§ BRANO PROPOSTO:
**********

Carta e penna sono meglio del computer per imparare a leggere. I movimenti della mano sul foglio infatti sono più efficaci della digitazione su una tastiera nel processo di apprendimento delle lettere dell’alfabeto. Lo ha dimostrato uno studio appena pubblicato su Psychological Science che ha testato i due sistemi di insegnamento, manuale e digitale, in un gruppo di 42 adulti interessati a imparare l’arabo per scoprire quale fosse il metodo più veloce nell’alfabetizzazione. I risultati spezzano una lancia a favore della cara e vecchia penna: il gruppo di alunni che si è allenato sui quaderni a scrivere le lettere dell’alfabeto ha imparato a leggere prima e meglio di chi ha usato la tastiera di un computer. 

«Genitori e insegnanti si domandano perché i bambini dovrebbero impiegare del tempo a scrivere a mano. Ovviamente, chi si allena con questo metodo saprà scrivere meglio con la penna. Ma dal momento che la scrittura a mano è usata sempre meno, è ancora importante impararla? La vera domanda è: ci sono altri vantaggi nella scrittura a mano che hanno a che fare con la lettura, l'ortografia e la comprensione? Abbiamo scoperto che è davvero così», ha dichiarato Brenda Rapp, professoressa di scienze cognitive alla Johns Hopkins University e autrice senior dell’articolo.

I ricercatori hanno osservato la superiorità del metodo manuale in un esperimento su 42 persone iscritte a un corso per apprendere l’arabo che prevedeva nella fase introduttiva l’insegnamento dell’alfabeto. 

Gli studenti sono stati divisi in tre gruppi: gli “amanuensi” (che imparavano le lettere scrivendole con carta e panna), i “digitali” (che apprendevano l’alfabeto utilizzando la tastiera del computer) e i “video-watcher” (che imparavano a riconoscere i segni della nuova lingua su uno schermo). La prima parte del corso era uguale per tutti. L’insegnante mostrava alla classe come scrivere la lettera, indicandone il nome e la pronuncia. Dopo aver completato le lezioni sull’intero alfabeto, gli alunni passavano alla seconda fase di consolidamento delle nozioni apprese utilizzando le tre diverse tecinche di apprendimento. Chi faceva parte del gruppo dei video vedeva le lettere apparire sullo schermo, chi utilizzava la tastiera doveva imparare a distinguere le lettere sui tasti, chi era dotato di carta e penna aveva il compito di riscrivere la lettera mostrata sul foglio.

**********

§ ESTRATTI DELLE VOCI:

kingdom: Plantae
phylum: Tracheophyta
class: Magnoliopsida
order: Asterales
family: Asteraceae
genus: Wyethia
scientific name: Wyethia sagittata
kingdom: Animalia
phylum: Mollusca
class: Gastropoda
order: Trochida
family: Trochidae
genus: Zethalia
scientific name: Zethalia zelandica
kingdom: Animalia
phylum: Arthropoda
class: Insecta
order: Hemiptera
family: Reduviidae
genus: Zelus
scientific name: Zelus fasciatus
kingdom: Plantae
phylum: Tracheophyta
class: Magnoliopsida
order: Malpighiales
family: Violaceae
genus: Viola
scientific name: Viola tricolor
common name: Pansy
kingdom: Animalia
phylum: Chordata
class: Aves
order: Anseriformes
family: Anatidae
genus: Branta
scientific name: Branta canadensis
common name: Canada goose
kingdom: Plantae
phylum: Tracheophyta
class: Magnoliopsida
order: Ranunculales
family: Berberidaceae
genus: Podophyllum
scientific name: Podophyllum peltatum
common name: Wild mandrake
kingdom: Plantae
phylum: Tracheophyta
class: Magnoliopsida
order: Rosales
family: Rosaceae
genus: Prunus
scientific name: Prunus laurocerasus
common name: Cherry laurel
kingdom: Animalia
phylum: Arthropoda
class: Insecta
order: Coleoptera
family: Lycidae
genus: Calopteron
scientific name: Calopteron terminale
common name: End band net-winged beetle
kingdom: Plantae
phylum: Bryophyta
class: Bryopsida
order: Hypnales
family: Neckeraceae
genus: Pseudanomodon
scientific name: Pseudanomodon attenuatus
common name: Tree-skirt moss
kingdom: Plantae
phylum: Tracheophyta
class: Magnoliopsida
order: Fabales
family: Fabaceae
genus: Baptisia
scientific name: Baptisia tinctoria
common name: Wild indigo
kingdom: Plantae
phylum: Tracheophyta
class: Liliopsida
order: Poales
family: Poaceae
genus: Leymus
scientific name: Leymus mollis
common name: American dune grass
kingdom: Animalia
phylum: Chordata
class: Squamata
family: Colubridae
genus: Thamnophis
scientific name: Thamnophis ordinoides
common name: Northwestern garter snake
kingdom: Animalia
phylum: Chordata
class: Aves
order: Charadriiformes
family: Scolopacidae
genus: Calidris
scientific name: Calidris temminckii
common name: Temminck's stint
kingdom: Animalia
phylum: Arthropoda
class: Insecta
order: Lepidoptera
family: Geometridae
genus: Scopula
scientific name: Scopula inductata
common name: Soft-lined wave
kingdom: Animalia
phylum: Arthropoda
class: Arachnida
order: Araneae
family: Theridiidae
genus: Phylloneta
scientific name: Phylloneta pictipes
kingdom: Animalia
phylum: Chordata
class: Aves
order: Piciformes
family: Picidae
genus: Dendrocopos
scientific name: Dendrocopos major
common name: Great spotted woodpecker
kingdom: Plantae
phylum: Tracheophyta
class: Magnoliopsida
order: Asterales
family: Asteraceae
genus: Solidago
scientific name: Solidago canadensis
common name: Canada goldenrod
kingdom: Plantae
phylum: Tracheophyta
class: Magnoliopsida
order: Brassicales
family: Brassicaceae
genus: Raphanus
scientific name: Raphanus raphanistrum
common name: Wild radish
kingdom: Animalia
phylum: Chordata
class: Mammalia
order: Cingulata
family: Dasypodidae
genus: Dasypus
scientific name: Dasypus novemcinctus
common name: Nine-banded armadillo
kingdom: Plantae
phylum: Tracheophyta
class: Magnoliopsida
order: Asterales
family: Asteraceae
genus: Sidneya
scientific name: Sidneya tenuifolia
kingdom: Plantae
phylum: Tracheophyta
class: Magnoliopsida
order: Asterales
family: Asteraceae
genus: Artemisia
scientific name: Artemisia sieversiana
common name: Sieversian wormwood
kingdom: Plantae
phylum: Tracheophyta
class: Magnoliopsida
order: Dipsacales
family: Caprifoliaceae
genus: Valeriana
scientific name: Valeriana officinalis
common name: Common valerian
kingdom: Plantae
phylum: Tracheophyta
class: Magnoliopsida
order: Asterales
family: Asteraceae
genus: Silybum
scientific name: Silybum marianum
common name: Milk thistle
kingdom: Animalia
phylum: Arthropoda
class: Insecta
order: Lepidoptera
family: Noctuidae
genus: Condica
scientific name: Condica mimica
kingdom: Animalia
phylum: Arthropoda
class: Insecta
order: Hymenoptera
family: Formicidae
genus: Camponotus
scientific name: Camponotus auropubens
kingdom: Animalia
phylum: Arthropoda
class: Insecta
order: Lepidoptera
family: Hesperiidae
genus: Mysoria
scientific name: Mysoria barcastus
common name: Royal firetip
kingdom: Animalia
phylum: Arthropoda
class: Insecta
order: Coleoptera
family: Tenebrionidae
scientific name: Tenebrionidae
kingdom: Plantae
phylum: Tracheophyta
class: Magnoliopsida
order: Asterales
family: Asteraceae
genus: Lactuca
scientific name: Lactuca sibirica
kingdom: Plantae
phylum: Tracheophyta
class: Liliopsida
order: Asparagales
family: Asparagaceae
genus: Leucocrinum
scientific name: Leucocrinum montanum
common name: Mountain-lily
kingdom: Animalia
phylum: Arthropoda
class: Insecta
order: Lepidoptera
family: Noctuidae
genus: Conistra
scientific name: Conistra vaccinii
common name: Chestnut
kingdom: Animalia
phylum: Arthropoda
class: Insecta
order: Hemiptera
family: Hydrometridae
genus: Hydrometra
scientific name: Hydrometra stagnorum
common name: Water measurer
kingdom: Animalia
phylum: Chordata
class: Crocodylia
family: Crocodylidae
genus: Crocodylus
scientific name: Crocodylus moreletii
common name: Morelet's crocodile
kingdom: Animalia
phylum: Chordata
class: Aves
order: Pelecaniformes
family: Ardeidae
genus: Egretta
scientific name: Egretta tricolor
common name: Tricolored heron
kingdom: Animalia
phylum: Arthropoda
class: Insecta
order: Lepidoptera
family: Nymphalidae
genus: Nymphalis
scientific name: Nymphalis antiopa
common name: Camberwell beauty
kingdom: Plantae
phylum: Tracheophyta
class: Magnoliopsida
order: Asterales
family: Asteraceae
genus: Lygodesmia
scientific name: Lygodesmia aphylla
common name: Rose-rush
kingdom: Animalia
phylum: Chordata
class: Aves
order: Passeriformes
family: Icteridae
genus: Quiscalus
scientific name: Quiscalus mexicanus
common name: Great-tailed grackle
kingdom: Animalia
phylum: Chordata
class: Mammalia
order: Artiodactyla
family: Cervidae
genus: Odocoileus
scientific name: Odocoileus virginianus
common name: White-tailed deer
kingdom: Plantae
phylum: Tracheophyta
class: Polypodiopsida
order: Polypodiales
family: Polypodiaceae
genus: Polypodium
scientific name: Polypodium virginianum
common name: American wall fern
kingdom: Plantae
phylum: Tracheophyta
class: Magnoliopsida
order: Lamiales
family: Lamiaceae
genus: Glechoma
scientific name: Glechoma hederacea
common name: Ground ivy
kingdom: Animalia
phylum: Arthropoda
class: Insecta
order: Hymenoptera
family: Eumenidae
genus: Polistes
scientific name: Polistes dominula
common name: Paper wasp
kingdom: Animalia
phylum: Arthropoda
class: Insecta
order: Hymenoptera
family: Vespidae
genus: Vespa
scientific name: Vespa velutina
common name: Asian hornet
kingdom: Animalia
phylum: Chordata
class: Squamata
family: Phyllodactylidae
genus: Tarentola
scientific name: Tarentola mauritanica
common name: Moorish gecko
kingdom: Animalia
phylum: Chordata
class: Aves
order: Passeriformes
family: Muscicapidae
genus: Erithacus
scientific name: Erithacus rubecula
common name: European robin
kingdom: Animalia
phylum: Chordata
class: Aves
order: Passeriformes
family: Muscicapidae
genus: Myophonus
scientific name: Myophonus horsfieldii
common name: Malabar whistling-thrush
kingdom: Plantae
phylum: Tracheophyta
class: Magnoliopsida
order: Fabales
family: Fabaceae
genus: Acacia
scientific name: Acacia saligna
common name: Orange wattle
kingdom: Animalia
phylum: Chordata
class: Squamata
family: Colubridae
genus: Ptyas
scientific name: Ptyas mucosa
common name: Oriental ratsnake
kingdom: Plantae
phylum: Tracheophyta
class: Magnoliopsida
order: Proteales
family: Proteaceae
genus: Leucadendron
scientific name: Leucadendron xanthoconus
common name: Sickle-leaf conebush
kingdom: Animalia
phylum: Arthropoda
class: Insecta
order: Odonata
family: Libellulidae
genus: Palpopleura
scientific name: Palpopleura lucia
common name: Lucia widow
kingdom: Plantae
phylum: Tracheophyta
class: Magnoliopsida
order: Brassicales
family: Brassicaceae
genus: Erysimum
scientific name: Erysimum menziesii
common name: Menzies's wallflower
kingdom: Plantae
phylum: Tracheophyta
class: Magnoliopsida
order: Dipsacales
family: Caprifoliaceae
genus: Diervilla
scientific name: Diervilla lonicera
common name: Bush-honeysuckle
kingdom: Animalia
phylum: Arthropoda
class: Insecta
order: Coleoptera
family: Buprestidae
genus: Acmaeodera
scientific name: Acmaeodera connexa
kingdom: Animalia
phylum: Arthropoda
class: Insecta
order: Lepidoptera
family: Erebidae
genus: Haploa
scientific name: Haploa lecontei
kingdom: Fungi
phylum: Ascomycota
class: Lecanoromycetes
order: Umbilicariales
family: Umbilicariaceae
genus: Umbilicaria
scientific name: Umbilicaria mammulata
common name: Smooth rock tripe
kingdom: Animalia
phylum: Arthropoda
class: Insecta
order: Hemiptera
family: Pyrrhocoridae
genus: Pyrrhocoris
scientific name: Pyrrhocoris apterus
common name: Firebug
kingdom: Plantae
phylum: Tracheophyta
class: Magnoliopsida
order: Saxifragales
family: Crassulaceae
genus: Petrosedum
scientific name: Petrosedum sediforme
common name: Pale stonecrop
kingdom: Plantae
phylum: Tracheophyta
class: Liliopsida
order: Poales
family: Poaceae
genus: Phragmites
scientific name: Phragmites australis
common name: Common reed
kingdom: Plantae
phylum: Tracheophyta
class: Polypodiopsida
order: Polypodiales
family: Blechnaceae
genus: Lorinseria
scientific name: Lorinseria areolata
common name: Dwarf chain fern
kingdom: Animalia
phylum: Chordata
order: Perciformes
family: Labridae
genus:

**********

§ DOMANDE DI STUDIO:
(a) Quante persone hanno preso parte all'esperimento descritto nel brano sulla scrittura a mano?
(b) Indica se ciascuna affermazione concorda con il brano sulla scrittura a mano, rispondendo sì o no e riportando tra virgolette le parole del brano che lo stabiliscono: (i) lo studio è uscito su Psychological Science; (ii) gli studenti sono stati divisi in due gruppi; (iii) Brenda Rapp insegna alla Johns Hopkins University.
(c) Prosegui, per favore, il brano sulla scrittura a mano, partendo dopo la sua ultima frase.
Le voci provengono da una fonte diversa da quella del brano.

§ SOLUZIONI DEGLI ESERCIZI:
(a) 42 persone iscritte a un corso per apprendere l'arabo.

(b)
(i) Sì: «uno studio appena pubblicato su Psychological Science».
(ii) No: «Gli studenti sono stati divisi in tre gruppi».
(iii) Sì: «professoressa di scienze cognitive alla Johns Hopkins University».

(c)
Dopo circa sei lezioni, tutti gli alunni erano in grado di riconoscere le lettere facendo pochi errori. Ma gli studenti “amanuensi” avevano imparato a riconoscere i simboli prima degli altri. Per alcuni di loro sono bastate due lezioni. Non solo: chi aveva appreso l’alfabeto scrivendo le lettere con la penna riusciva prima e meglio degli altri a imparare intere parole e a leggere correttamente nella nuova lingua anche senza comprendere il significato del testo. 

Il semplice atto di scrivere a mano, spiegano i ricercatori, fornisce un'esperienza percettivo-motoria completa capace di mettere insieme più informazioni allo stesso tempo, le forme delle lettere, i suoni, il modo in cui si scrivono. 

«Con la scrittura si ottiene una rappresentazione più potente nella mente che pone le basi per altri tipi di attività che non hanno a che fare con la scrittura manuale», dicono gli scienziati. 

I ricercatori sono convinti che i risultati del loro studio valgano anche per i bambini. Sarebbe un errore insegnare a scrivere con il computer piuttosto che con la penna. I compiti delle elementari alla vecchia maniera, con pagine e pagine di vocali e consonanti copiate meticolosamente dal manuale dell’alfabeto, sono forse noiosi ma restano il miglio modo per imparare a leggere. Tablet e tastiere non sono così efficaci.